The lines to retype are the one with "right shoulder: (57, 42)" and all that follow it to the end of the entries below; copy them exactly and nothing else.

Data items
###
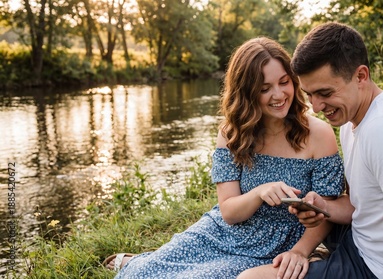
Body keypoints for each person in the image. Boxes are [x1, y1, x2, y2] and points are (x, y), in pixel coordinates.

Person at [102, 37, 345, 278]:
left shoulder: (318, 134)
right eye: (264, 89)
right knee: (145, 272)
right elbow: (228, 212)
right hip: (224, 231)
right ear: (247, 92)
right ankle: (143, 261)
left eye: (284, 82)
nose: (279, 94)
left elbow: (327, 212)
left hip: (281, 245)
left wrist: (300, 252)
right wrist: (260, 192)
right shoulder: (231, 133)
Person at [238, 22, 383, 279]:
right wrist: (323, 205)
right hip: (358, 241)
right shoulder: (353, 120)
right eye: (310, 94)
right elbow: (360, 206)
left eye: (324, 92)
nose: (315, 107)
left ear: (360, 76)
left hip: (379, 269)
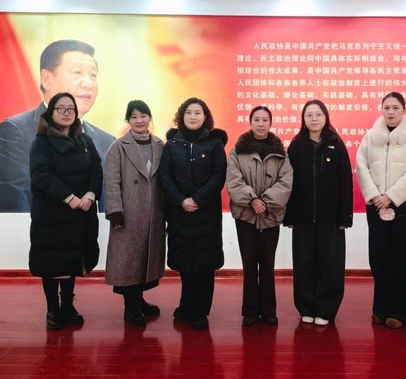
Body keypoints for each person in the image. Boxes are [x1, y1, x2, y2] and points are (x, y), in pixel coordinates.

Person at [0, 39, 115, 212]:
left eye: (93, 75)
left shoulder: (107, 142)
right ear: (47, 79)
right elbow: (16, 208)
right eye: (77, 73)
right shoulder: (17, 131)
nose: (88, 83)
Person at [28, 92, 102, 330]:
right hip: (52, 215)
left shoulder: (85, 140)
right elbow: (41, 175)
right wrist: (68, 197)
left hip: (80, 212)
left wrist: (90, 195)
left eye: (71, 108)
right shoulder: (41, 142)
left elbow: (97, 170)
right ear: (51, 112)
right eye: (61, 108)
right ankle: (53, 309)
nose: (67, 113)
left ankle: (68, 306)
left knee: (71, 261)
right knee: (52, 264)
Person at [356, 92, 406, 329]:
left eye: (395, 107)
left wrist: (391, 196)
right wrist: (375, 196)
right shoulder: (370, 136)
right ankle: (380, 309)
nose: (390, 112)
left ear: (404, 109)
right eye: (386, 107)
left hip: (402, 204)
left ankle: (400, 312)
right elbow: (362, 166)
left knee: (400, 258)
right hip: (376, 204)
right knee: (378, 258)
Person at [158, 97, 227, 330]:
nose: (193, 116)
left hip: (206, 213)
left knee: (205, 264)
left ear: (205, 117)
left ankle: (201, 311)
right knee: (186, 262)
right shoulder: (171, 145)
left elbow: (219, 176)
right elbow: (164, 175)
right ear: (181, 116)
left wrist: (197, 199)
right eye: (188, 112)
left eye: (198, 112)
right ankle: (186, 305)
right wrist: (180, 200)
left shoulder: (215, 144)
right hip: (180, 212)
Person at [284, 99, 353, 326]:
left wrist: (345, 216)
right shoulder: (296, 146)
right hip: (302, 217)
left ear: (326, 117)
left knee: (330, 264)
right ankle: (306, 307)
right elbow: (288, 183)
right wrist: (289, 214)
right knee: (304, 263)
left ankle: (326, 309)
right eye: (309, 115)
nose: (314, 119)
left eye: (318, 114)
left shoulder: (336, 144)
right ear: (303, 119)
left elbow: (345, 182)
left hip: (330, 218)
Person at [226, 106, 293, 327]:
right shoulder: (238, 150)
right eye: (257, 119)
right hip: (246, 216)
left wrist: (265, 202)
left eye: (265, 120)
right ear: (250, 122)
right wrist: (252, 200)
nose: (261, 124)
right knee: (249, 265)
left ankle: (268, 310)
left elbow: (286, 181)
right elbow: (233, 179)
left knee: (267, 264)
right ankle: (250, 311)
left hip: (270, 216)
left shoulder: (280, 151)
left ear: (270, 123)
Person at [104, 100, 166, 326]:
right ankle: (130, 305)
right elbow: (111, 182)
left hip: (153, 213)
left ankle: (139, 300)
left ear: (150, 118)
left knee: (144, 259)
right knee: (127, 261)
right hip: (128, 213)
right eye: (134, 117)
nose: (139, 121)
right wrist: (115, 211)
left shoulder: (160, 145)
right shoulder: (118, 147)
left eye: (143, 116)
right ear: (128, 120)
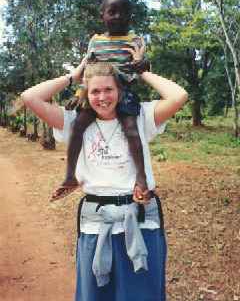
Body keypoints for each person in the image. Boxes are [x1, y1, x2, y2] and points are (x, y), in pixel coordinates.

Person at [21, 45, 188, 301]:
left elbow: (179, 96)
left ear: (119, 90)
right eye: (95, 91)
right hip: (96, 222)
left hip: (140, 219)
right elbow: (30, 97)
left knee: (141, 295)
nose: (102, 97)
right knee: (95, 295)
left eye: (108, 89)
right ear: (86, 93)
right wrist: (75, 75)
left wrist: (142, 70)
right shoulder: (74, 121)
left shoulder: (140, 115)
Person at [51, 0, 150, 202]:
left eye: (123, 12)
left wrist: (142, 64)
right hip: (95, 93)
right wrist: (80, 93)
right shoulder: (95, 41)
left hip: (123, 93)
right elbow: (88, 68)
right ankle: (70, 176)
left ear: (130, 16)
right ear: (102, 15)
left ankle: (141, 177)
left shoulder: (135, 40)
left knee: (131, 131)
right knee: (77, 127)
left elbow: (143, 64)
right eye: (112, 12)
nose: (117, 16)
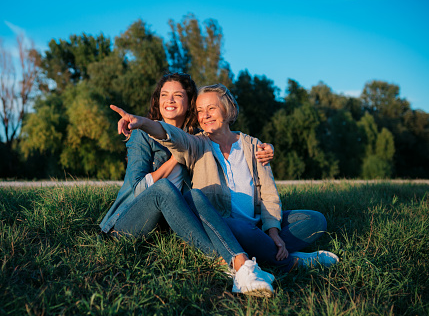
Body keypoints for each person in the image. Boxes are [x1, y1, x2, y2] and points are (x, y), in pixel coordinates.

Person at [111, 83, 339, 274]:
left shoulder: (253, 146)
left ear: (228, 110)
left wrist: (274, 232)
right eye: (200, 110)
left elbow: (269, 195)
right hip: (224, 225)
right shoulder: (197, 144)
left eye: (211, 108)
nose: (205, 115)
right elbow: (172, 136)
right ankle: (289, 262)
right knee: (236, 227)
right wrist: (142, 122)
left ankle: (260, 251)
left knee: (316, 221)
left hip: (256, 225)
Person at [100, 73, 276, 297]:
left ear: (189, 102)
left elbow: (231, 141)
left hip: (171, 227)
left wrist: (265, 148)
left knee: (194, 196)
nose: (169, 100)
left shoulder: (197, 139)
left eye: (177, 95)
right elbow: (138, 189)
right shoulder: (142, 136)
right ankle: (234, 263)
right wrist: (177, 156)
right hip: (127, 223)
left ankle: (258, 260)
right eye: (164, 95)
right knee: (164, 189)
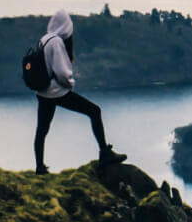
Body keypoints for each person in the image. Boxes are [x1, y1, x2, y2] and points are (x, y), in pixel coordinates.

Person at [33, 10, 126, 175]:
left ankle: (40, 167)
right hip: (57, 92)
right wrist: (70, 84)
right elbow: (62, 72)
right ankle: (104, 153)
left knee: (42, 129)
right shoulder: (57, 42)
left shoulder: (44, 39)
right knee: (94, 111)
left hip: (43, 92)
###
• **Result for this exercise**:
right shoulder: (57, 42)
left shoulder: (44, 39)
right knee: (94, 111)
left hip: (43, 92)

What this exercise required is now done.